Jack was fearless enough to tear around Europe in his own convertible in 1937; and, amid the tensions of 1939, to explore the Soviet Union, the Balkan countries, parts of the Middle East, Czechoslovakia, and Germany, returning to London on
September 1, the day Germany invaded Poland. The book that resulted from these travels--an expansion of his Harvard senior honors thesis and titled "Why England Slept"--was published in 1940 and became a best-seller.
Source: True Compass, by Edward M. Kennedy, p. 24
, Sep 14, 2009
1943: PT-109 rammed; crew rescued from South Pacific
In 1943, Jack got himself assigned as commander of a patrol torpedo boat. PTs were small, often badly built, lightly armed craft deployed to prowl combat-zone waters at night in search of Japanese destroyers and cruisers.On Aug. 2, as part of a squad
of 15 such craft sent to intercept a Japanese convoy, PT 109 was rammed by an enemy destroyer and sliced in half. Two of the 13-man crew were killed. My brother exhorted the survivors to swim toward a flyspeck island, personally towing the badly burned
engineer for 5 hours by clamping the man's lifeboat straps in his mouth. Jack then swam back out into the ocean to try and signal a passing boat. Unsuccessful, he swam back to his men half unconscious. The ordeal continued for a week, with Jack directing
swims to larger islands. On Aug. 9, the party made contact via a message Jack had scraped into a coconut shell. (That coconut is now in the John F. Kennedy Library in Boston.) The message made it to an American base, which sent a PT to rescue the men.

■ DATA SECTION

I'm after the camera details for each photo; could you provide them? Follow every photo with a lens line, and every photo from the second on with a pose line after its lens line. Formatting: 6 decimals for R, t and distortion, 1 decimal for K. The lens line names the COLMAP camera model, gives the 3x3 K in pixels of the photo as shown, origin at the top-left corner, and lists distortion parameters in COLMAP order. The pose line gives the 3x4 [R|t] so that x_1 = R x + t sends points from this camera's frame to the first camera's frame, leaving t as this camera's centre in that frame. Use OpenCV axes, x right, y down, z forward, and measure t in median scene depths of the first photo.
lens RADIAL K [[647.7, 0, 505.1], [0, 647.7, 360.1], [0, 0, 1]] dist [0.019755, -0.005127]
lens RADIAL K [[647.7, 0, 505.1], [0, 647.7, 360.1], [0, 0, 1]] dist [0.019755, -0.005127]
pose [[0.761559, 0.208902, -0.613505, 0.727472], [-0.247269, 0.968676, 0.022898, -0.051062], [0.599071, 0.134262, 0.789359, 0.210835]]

■ TASK LIST
(a) In the excerpt about Jack, where is the coconut that carried his scraped message now kept?
(b) Can you copy everything in the excerpt about Jack from "Jack was fearless" down to "became a best-seller.", word for word?
Rely only on the text and disregard the material.

■ RESPONSES TO THE TASKS
(a) The John F. Kennedy Library in Boston.

(b)
Jack was fearless enough to tear around Europe in his own convertible in 1937; and, amid the tensions of 1939, to explore the Soviet Union, the Balkan countries, parts of the Middle East, Czechoslovakia, and Germany, returning to London on
September 1, the day Germany invaded Poland. The book that resulted from these travels--an expansion of his Harvard senior honors thesis and titled "Why England Slept"--was published in 1940 and became a best-seller.